INPUT MATERIAL:
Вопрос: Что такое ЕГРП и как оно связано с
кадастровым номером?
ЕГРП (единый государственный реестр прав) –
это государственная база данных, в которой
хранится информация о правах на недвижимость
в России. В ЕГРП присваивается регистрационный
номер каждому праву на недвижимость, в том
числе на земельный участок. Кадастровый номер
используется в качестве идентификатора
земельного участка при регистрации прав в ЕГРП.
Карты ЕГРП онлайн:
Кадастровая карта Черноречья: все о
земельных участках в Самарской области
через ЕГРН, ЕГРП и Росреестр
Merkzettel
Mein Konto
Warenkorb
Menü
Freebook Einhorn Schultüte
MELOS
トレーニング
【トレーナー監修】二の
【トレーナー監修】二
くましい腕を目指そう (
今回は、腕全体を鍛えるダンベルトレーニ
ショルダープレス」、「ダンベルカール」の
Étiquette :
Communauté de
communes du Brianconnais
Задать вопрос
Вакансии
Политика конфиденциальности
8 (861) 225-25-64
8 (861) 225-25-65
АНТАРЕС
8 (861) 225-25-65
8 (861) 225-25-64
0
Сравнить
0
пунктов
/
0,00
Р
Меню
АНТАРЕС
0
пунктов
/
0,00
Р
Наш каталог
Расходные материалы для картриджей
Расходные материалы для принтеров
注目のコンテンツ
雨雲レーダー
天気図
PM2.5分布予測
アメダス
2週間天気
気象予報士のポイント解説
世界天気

EXERCISE DETAILS:
Return all lines from the data above with "материалы" in them.

COMPLETED EXERCISE:
Расходные материалы для картриджей
Расходные материалы для принтеров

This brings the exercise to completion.